■ INSTRUCTIONS TO FOLLOW
In your reply, repeat every entry exactly and skip over each picture.

[Per-instance keypoint data]
* * * * * * *

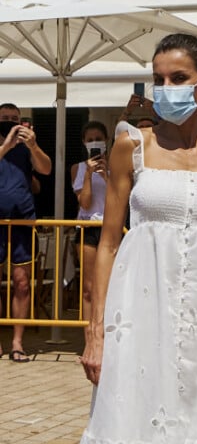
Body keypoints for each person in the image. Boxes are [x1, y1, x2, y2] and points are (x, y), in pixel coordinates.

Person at [73, 33, 197, 444]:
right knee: (132, 422)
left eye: (178, 77)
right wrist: (96, 329)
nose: (166, 87)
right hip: (137, 318)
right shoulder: (131, 144)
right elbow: (109, 242)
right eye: (158, 79)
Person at [0, 103, 52, 362]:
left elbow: (46, 169)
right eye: (5, 119)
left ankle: (17, 342)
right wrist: (5, 146)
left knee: (21, 283)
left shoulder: (27, 147)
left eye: (14, 119)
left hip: (22, 223)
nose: (10, 123)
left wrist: (32, 145)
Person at [70, 121, 109, 331]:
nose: (95, 143)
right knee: (88, 287)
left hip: (112, 228)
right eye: (90, 140)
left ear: (107, 141)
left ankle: (105, 335)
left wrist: (105, 175)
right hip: (88, 228)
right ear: (84, 143)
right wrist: (88, 175)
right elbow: (84, 202)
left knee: (110, 285)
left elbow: (120, 200)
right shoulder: (78, 168)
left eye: (98, 139)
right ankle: (88, 337)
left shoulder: (116, 166)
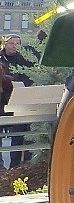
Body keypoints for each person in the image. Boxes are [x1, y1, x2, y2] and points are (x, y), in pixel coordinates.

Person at [0, 35, 36, 169]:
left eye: (17, 43)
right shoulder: (1, 59)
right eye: (11, 43)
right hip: (2, 101)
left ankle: (17, 166)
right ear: (5, 44)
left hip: (19, 103)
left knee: (19, 134)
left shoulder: (24, 59)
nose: (14, 45)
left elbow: (30, 76)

* * * * * * *

■ SOLUTION FOR THIS TASK
Body keypoints for each person in the image. Boxes are [x1, y1, x2, y2] and points are (x, y), in pixel coordinates.

Person at [73, 33, 197, 444]:
right knee: (132, 422)
left eye: (178, 77)
right wrist: (96, 329)
nose: (166, 87)
right hip: (137, 318)
right shoulder: (131, 144)
right elbow: (109, 242)
right eye: (158, 79)
Person at [0, 103, 52, 362]:
left elbow: (46, 169)
right eye: (5, 119)
left ankle: (17, 342)
right wrist: (5, 146)
left knee: (21, 283)
left shoulder: (27, 147)
left eye: (14, 119)
left hip: (22, 223)
nose: (10, 123)
left wrist: (32, 145)
Person at [70, 121, 109, 331]:
nose: (95, 143)
right knee: (88, 287)
left hip: (112, 228)
right eye: (90, 140)
left ear: (107, 141)
left ankle: (105, 335)
left wrist: (105, 175)
right hip: (88, 228)
right ear: (84, 143)
right wrist: (88, 175)
right elbow: (84, 202)
left knee: (110, 285)
left elbow: (120, 200)
right shoulder: (78, 168)
left eye: (98, 139)
right ankle: (88, 337)
left shoulder: (116, 166)
Body keypoints for each person in the image. Boxes are [x1, y1, x2, y2] and points are (x, y), in pixel coordinates.

Person at [0, 35, 36, 169]:
left eye: (17, 43)
right shoulder: (1, 59)
right eye: (11, 43)
right hip: (2, 101)
left ankle: (17, 166)
right ear: (5, 44)
left hip: (19, 103)
left knee: (19, 134)
left shoulder: (24, 59)
nose: (14, 45)
left elbow: (30, 76)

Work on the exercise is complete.